August 31, 2018 | Matthew Rice in Scotland Blog

The Generation Game: Defining Biometrics

Continuing Open Rights Group’s analysis of the proposal for enhanced oversight of biometrics, Scotland Director Matthew Rice turns to the definition of biometric data.


Rules about how long a given piece of biometric data is held are important, and also important is who would oversee the rules. But what would these rules to apply to? What do we mean by biometrics?

Biometric technologies are discussed in terms of generations. In the first generation you have fingerprints and DNA, generally around for decades now and used in criminal investigation. The second generation involves facial images, speech recognition, and iris recognition. These are at various stages of emerging into our lives. On the horizon is the third generation of biometrics, which include gait recognition. The challenge is creating rules and institutions that can work across these generations, and begin thinking and questioning the next generation.

The proposals from Scotland go for a general definition of biometrics. This is a good thing, which Open Rights Group supports. Regulating specific attributes quickly becomes obsolete and fails to adequately deal with the problem. For proof of this, look to England and Wales with the Protection of Freedoms Act 2012 which established the Biometrics Commissioner, which now falls short on fully regulating the biometrics landscape in England and Wales.

However, a general definition, established in law does not settle all debates. The introduction of biometrics technology needs to be carefully scrutinised and properly debated. Getting the roof on this new structure is good, but the public must be able to continue to debate the introduction of biometrics identification technology going forward.

The consultation by the Scottish Government runs until 1 October. Let the consultation know how you feel about the definition of biometric data. You can use the Open Rights Group action page to help you form your response.

For the purposes of the Commissioner’s role, biometric data is defined as:

‘Any physical, biological, physiological or behavioural data, derived from human subjects, which have the potential to identify a known individual’.

The definition, similar to the one given in the General Data Protection Regulation, is a welcome one. It seeks to regulate the process of using biometric data to identify an individual, not the attributes of identification, like fingerprints or DNA, that other frameworks operate and which create problems further down the line when new technologies that claim to identify individuals through new attributes appear on the market.
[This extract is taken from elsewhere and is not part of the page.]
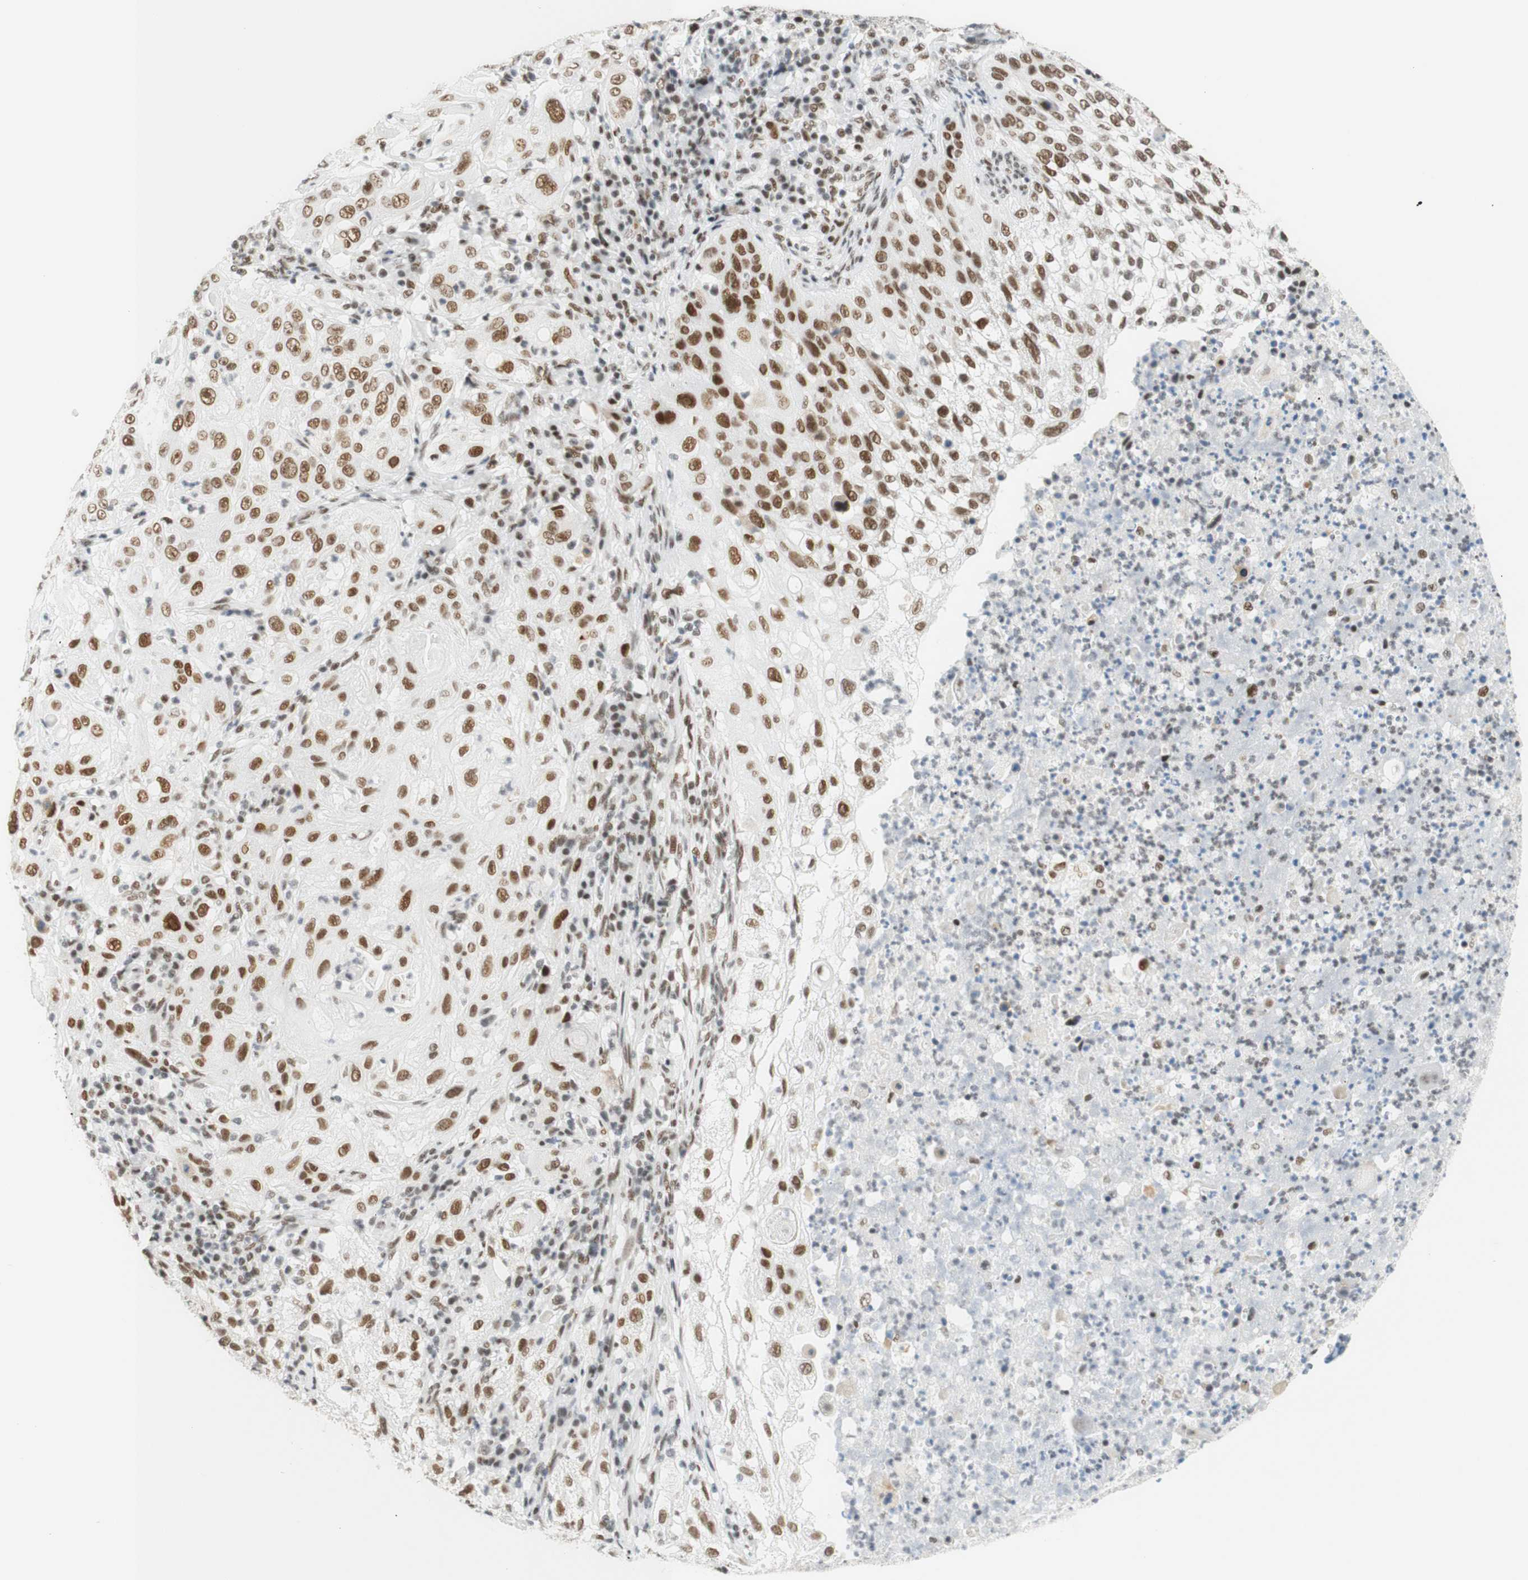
{"staining": {"intensity": "moderate", "quantity": "25%-75%", "location": "nuclear"}, "tissue": "lung cancer", "cell_type": "Tumor cells", "image_type": "cancer", "snomed": [{"axis": "morphology", "description": "Inflammation, NOS"}, {"axis": "morphology", "description": "Squamous cell carcinoma, NOS"}, {"axis": "topography", "description": "Lymph node"}, {"axis": "topography", "description": "Soft tissue"}, {"axis": "topography", "description": "Lung"}], "caption": "Tumor cells exhibit medium levels of moderate nuclear positivity in approximately 25%-75% of cells in human lung cancer.", "gene": "RNF20", "patient": {"sex": "male", "age": 66}}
It reflects that biometrics are no longer merely fingerprints and DNA, and it won’t just remain facial or iris recognition either. This definition provides an evolving space for the rules, and importantly the Commissioner, to apply to.

When it comes to proposals to introduce new biometric technologies in Scotland, such as iris recognition in police stations, there would be standards for the technology to be assessed against. Importantly however, setting rules now does not mean that debates about the technology, its accuracy, and its ethics are no longer needed.

We only need to look to England and Wales to see the negative effects of being wedded to specific biometric attributes.

The Protection of Freedom Act 2012, which established the Biometrics Commissioner of England and Wales lists three biometric data that the Commissioner’s remit extends to: DNA, fingerprints, and footwear impressions. Setting aside the strange inclusion of footwear impressions, the Act and the Commissioner only regulate traditionally first generation biometrics.

It is clear the drafters of the legislation were just responding directly to the judgement in S and Marper, which found the indefinite retention of DNA and fingerprints by Police to be a violation of Article 8 – the right to respect for private and family life of the European Convention on Human Rights. They failed to anticipate where things were going in this field.

Now, we have South Wales Police and the Metropolitan Police trialling facial recognition. This has lead to the Commissioner raising concerns about the absence of regulation and oversight in this area. In addition, you have Liberty and Big Brother Watch taking legal action against the trials for the complete lack of rules in its operation. These challenges are legitimate and Scotland’s proposals shows the lessons learned from this unnecessary gap.

Despite the general definition meaning no biometrics technology would be introduced without some framework of rules applying to them, this does not remove the debate for the next generation of biometric technology, or the next one, or the one after that.

For instance, the introduction of iris recognition into police stations in Scotland, should be evaluated against whether these would actually improve efficiency, and more importantly whether efficiency is enough to justify beginning to collect sensitive personal data from visitors to a police station.

That we have a definition, and some rules that apply to that definition, does not automatically give the green light to introducing biometrics technology to Scotland.